Quest'anno nella Capitale la produzione si manterrà sullo stesso livello del 2013 e rimarranno stabili anche i prezzi. E c'è chi punta sull'e-commerce

Alle tradizioni di Pasqua i romani non rinunciano. Se infatti la minore disponibilità di lavori e guadagni ha costretto molti cittadini a comprare meno, questi però hanno deciso di comprare meglio. Le pasticceria pasquale  per esempio non sembra essere caduta sotto i colpi della crisi economica.

UNA VENDITA STABILE - La vendita di colombe e pizze di Pasqua si manterranno per la maggior parte sulle stesse posizioni del 2013. "Dopo la flessione del 15% dell’anno scorso, quest’anno siamo riusciti a mantenere le posizioni con una produzione di circa 200 kg", ha commentato Domenico Baldassarini, titolare di un forno a Manziana.

Un risultato non scontato che, visti i tempi, per qualche pasticcere è già una piccola vittoria. "Stare al pari con l’anno scorso, oggi, è già vincere", ha sottolineato Fabrizio De Mauro, titolare dell’antica 'Cioccolateria SAID dal 1923' di San Lorenzo a Roma.

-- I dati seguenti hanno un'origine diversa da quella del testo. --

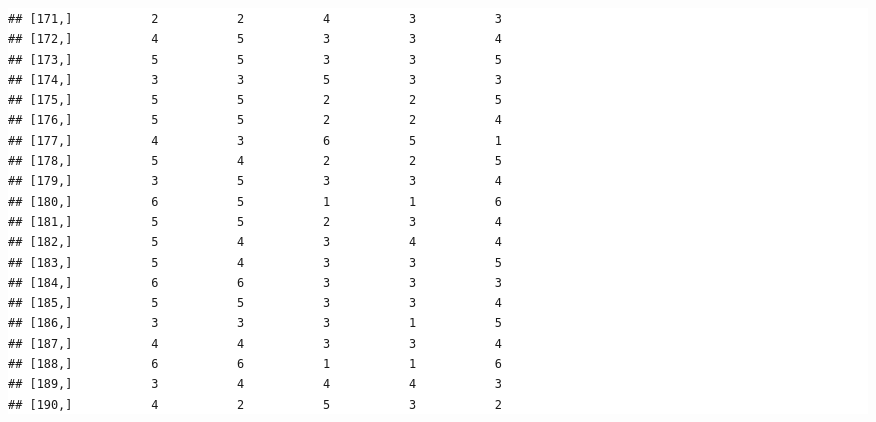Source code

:     ## [171,]           2           2           4           3           3
    ## [172,]           4           5           3           3           4
    ## [173,]           5           5           3           3           5
    ## [174,]           3           3           5           3           3
    ## [175,]           5           5           2           2           5
    ## [176,]           5           5           2           2           4
    ## [177,]           4           3           6           5           1
    ## [178,]           5           4           2           2           5
    ## [179,]           3           5           3           3           4
    ## [180,]           6           5           1           1           6
    ## [181,]           5           5           2           3           4
    ## [182,]           5           4           3           4           4
    ## [183,]           5           4           3           3           5
    ## [184,]           6           6           3           3           3
    ## [185,]           5           5           3           3           4
    ## [186,]           3           3           3           1           5
    ## [187,]           4           4           3           3           4
    ## [188,]           6           6           1           1           6
    ## [189,]           3           4           4           4           3
    ## [190,]           4           2           5           3           2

Probabilmente il contenimento dei prezzi contribuirà alla continuità della vendita. Questi infatti sono rimasti stabili rispetto all'anno passato, nonostante l'aumento del costo del cacao. "Sono ormai tre anni che teniamo bloccati i prezzi: tra i 13 e i 18 euro per le colombe artigianali e tra i 10 e i 13 euro per le pizze di Pasqua", ha dichiarato Bernardino Bartocci, Presidente di Assopanificatori, Associazione dei panificatori romani aderente a Cna di Roma. E ce n'è per tutti i gusti. Per molti la tradizione è tradizione, ma poi ogni forno aggiunge del suo alle ricette classiche. Chi ricorre a 'contaminazioni' abruzzesi, chi marchigiane, molisane e umbre

E - COMMERCE - Se dunque i romani non rinuceranno ai sapori della Pasqua. Qualche pasticcere punta anche sull'e-commerce. "Ora stiamo provando a esplorare il mercato dell’e-commerce, per far conoscere anche all’estero le nostre specialità", ha dichiarato ancora Bertocci. E nello stesso modo la pensa il titolare della 'Caffetteria SAID del 1923' che però pensa all'estero. "Mi piacerebbe ricorrere all’e-commerce, ma in Italia ci rinuncio. A novembre abbiamo aperto un punto vendita a Londra: lì i sistemi di logistica sono molto più recettivi verso il mercato elettronico. E paradossalmente mi conviene di più spedire da Londra a Milano, che da Roma a  Milano…", ha commentato.